- [Work required] Give every line of the records below as one numbered list, skipping blank lines and leaving out the pictures.

- [Working data]
Begin
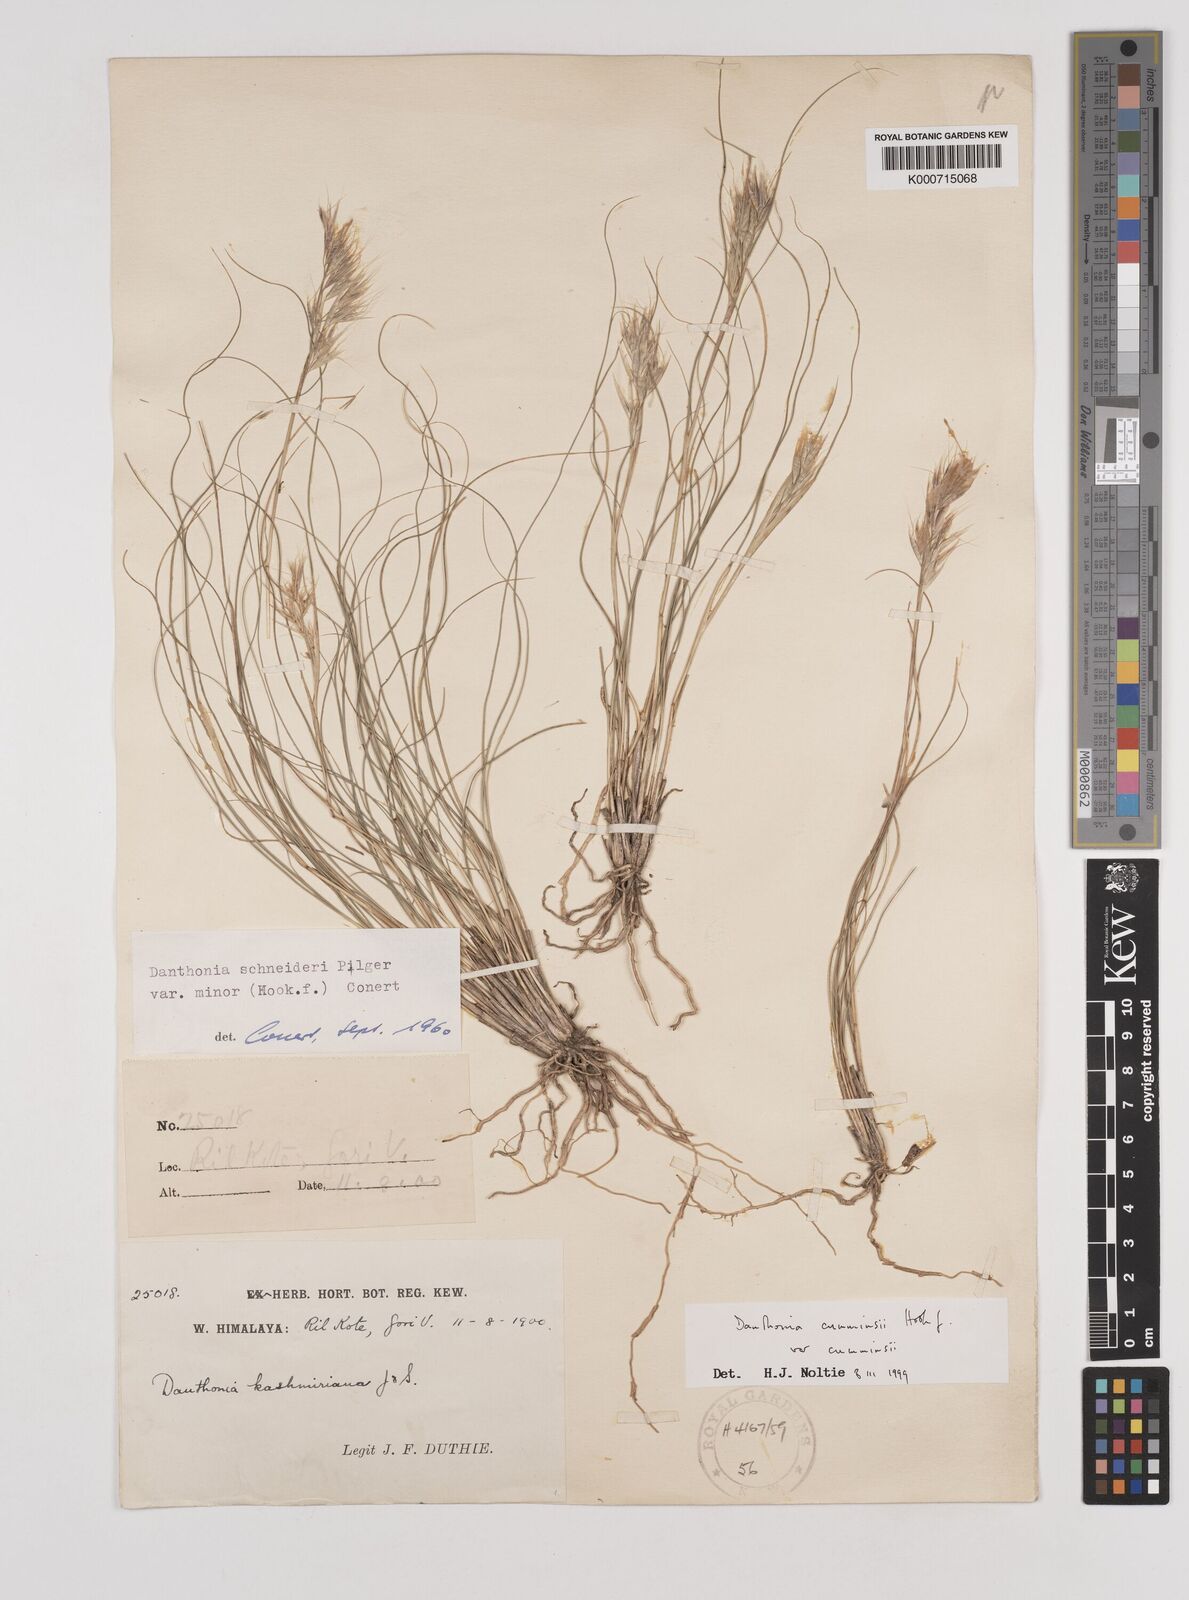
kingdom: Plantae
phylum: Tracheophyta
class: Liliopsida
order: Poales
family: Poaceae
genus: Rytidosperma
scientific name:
End
- [Response to the task]
1. kingdom: Plantae
2. phylum: Tracheophyta
3. class: Liliopsida
4. order: Poales
5. family: Poaceae
6. genus: Rytidosperma
7. scientific name:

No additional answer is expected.